Trademark Appeal Case
称呼の相違と混同判断
本データベースは、特許庁の審決例をAIで解析・要約したものです。拒絶理由通知に対する意見書作成や、審判請求書等の作成時の参考としてお役立てください。
基本情報
| 審判番号 | 異議2000−90732(T2000−90732/J7) |
|---|---|
| 審判種別 | 異議 |
| 結論 | 敗訴(請求棄却) |
理由テキスト
1.本件商標
本件登録第4377927号商標(以下、「本件商標」という。)は、平成11年9月8日に登録出願され、「BETTY’S BLUE BOY」と「ベティーズブルーボーイ」の各文字を二段に併記してなり、第14類、第16類及び第28類に属する商標登録原簿に記載のとおりの商品を指定商品として、同12年4月21日に設定登録されたものである。
2.登録異議の申立の理由
本件商標は、平成9年8月27日に登録出願され、別記(1)に示すとおりの構成よりなり、商標登録原簿に記載の類及び商品(役務)を指定商品(役務)として、同11年1月8日に設定登録されている登録第4227717号商標、同じく、平成7年3月31日に登録出願され、別記(2)に示すとおりの構成よりなり、第3類に属する商標登録原簿に記載のとおりの商品を指定商品として、平成9年6月6日に設定登録されている登録第4006899号商標、同じく、平成3年8月14日に登録出願され、別記(3)に示すとおりの構成よりなり、第26類に属する商標登録原簿に記載のとおりの商品を指定商品として、同6年5月31日に設定登録されている登録第2665526号商標、同じく、昭和36年6月22日に登録出願され、別記(4)に示すとおりの構成よりなり、第17類に属する商標登録原簿に記載のとおりの商品を指定商品として、同39年2月17日に設定登録されている登録第636713号商標(以下これらを合せて、「引用商標」という。)と類似するものであり、かつ、その指定商品も同一又は類似のものである。

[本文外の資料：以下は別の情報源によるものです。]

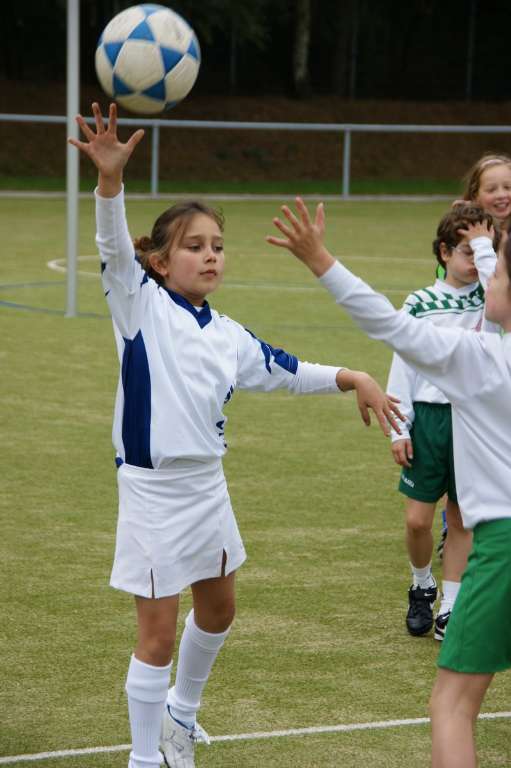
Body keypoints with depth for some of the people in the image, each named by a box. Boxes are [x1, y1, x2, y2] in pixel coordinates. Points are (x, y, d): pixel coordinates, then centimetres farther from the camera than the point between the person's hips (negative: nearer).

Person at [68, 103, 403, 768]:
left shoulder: (229, 336, 7)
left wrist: (351, 378, 3)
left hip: (207, 485, 7)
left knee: (218, 610, 23)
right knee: (158, 631, -2)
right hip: (153, 489, -7)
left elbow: (285, 371, 16)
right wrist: (111, 178, -43)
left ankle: (181, 710, 48)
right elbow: (115, 250, -25)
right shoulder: (141, 305, -9)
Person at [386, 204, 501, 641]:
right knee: (418, 518, -2)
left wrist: (487, 247, -15)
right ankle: (422, 587, 24)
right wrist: (399, 429, 0)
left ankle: (450, 606, 14)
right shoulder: (420, 304, 2)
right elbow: (403, 367, 4)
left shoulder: (491, 300, 4)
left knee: (461, 518, 5)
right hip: (429, 416, 0)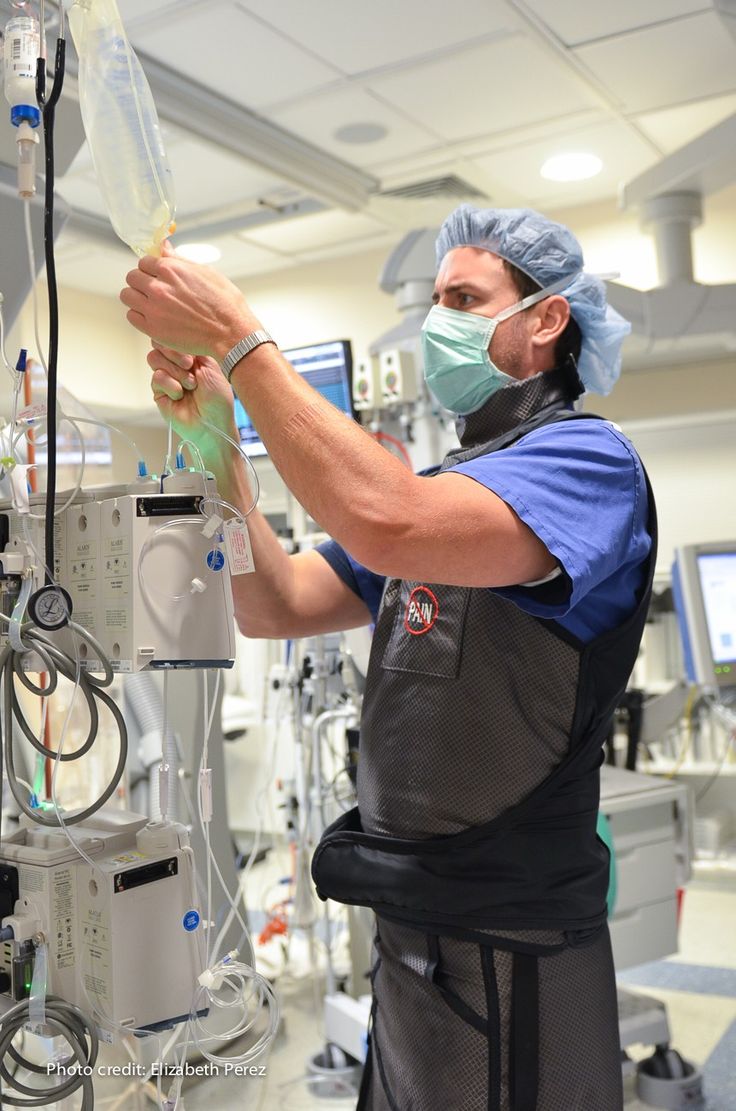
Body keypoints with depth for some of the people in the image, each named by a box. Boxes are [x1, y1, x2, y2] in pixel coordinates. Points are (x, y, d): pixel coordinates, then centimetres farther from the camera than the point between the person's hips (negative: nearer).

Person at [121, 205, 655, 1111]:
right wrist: (215, 444, -5)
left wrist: (238, 339, -24)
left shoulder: (588, 458, -13)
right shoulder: (445, 487, 14)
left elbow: (388, 524, -33)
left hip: (510, 953, -7)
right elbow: (276, 606, 7)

また、引用商標は、申立人が所有する漫画の著作物として著名であり、かつ、多数の商品及び役務の商標としても著名であるから、引用商標と同じキャラクター名を含む本件商標をその指定商品に使用した場合、その商品の出所について混同を生じさせるおそれがある。
したがって、本件商標は、商標法第4条第1項第11号及び同第15号に該当し、その登録は取り消されるべきである。
3.当審の判断
(1)本件商標は上記した通りの構成よりなるところ、構成各文字はそれぞれに同書・同大にまとまりよく構成されており、これより生ずるものと認められる「ベティーズブルーボーイ」の称呼も淀みなく一連に称呼し得るものである。
そうとすれば、本件商標は、「ベティーズブルーボーイ」の一連の称呼のみを生ずる商標とみるのが相当である。
他方、申立人は、引用商標は「ベティー・ブープ」若しくは「ベティー」と愛称され著名であると主張しているものである。
しかしながら、本件商標より生ずる「ベティーズブルーボーイ」の称呼と引用商標より生ずる「ベティー・ブープ」若しくは「ベティー」の称呼とは、構成音数が著しく相違するものであるから、称呼上相紛れるおそれはないものと判断するのが相当である。
そして、本件商標は、特定の観念を生じ得ない一種の造語と認められるものであるから、引用商標とは観念上比較し得ないものであり、また、両者は外観上互いに区別し得る差異を有するものである。
してみれば、本件商標と引用商標とは、称呼・観念及び外観のいずれからしても相紛れるおそれのない非類似の商標と言わなければならない。
(2)申立人は、引用商標が「ベティー・ブープ」及び「ベティー」の愛称で親しまれている旨主張しているが、提出された甲各号証によれば、引用商標は「ベティー・ブープ」(BETTY BOOP)の一連の称呼・観念で著名であるものと判断するのが相当である。
そして、本件商標より生ずる「ベティーズブルーボーイ」の称呼と引用商標より生ずる「ベティー・ブープ」の称呼が紛れるおそれがなく、かつ、本件商標と引用商標とが、観念及び外観においても非類似であること、上記(1)認定のとおりである。
してみれば、本件商標をその指定商品に使用した場合、その商品が申立人若しくは申立人と関係のある者の業務に係る商品であるかのように、その商品の出所について誤認・混同を生じさせるおそれはないものというのが相当である。
(3)したがって、本件商標は、商標法第4条第1項第11号及び同第15号に違反して登録されたものでない。
よって、結論のとおり決定する。